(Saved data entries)
========================================

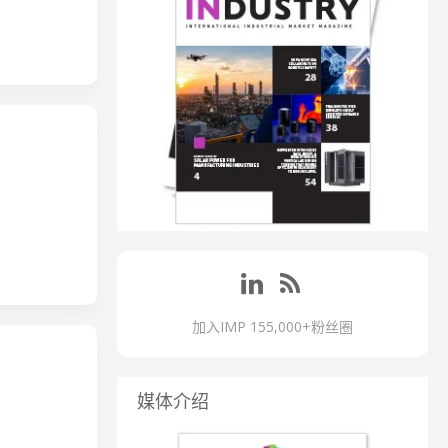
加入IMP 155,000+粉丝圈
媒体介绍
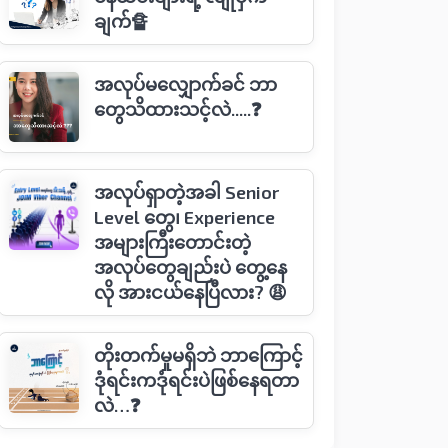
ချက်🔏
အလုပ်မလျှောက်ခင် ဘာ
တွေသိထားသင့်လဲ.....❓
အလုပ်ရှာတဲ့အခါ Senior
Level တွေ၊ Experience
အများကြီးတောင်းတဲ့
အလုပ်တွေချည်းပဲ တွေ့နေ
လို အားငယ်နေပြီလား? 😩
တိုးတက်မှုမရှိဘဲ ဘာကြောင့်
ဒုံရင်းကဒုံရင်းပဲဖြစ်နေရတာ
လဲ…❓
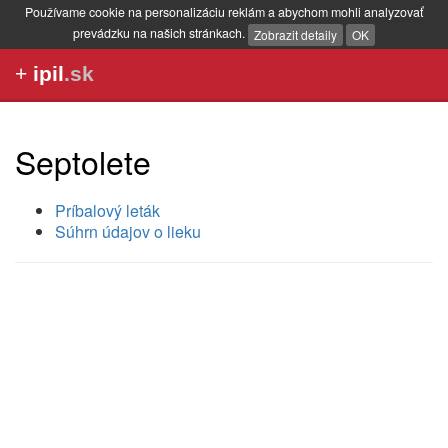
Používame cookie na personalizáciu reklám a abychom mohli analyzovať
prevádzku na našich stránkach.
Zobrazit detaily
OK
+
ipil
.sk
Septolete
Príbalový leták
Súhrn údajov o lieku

========================================

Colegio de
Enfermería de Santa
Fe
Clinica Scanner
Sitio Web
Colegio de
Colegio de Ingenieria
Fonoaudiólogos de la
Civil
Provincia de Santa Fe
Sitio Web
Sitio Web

========================================

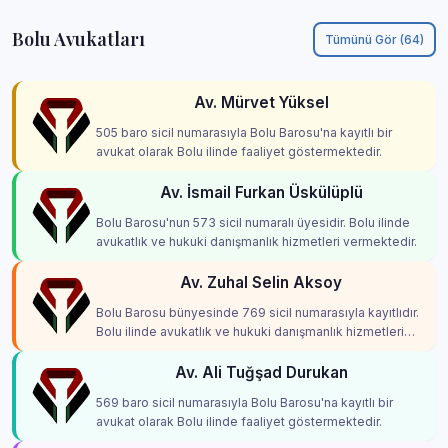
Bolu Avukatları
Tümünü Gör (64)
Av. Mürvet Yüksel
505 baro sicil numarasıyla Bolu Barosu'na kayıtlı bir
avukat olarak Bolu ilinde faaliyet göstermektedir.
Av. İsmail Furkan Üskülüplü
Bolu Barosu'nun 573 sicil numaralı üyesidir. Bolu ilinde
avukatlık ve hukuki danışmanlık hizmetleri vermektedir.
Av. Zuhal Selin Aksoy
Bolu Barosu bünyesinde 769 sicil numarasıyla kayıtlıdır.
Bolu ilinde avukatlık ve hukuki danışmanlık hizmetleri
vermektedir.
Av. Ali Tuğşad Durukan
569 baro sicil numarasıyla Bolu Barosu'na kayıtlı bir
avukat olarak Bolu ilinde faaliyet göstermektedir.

========================================

Try it =>
Output, word for word, the lines above between the line holding "Používame cookie na" and the line holding "Súhrn údajov o lieku", inclusive.

Task output =>
Používame cookie na personalizáciu reklám a abychom mohli analyzovať
prevádzku na našich stránkach.
Zobrazit detaily
OK
+
ipil
.sk
Septolete
Príbalový leták
Súhrn údajov o lieku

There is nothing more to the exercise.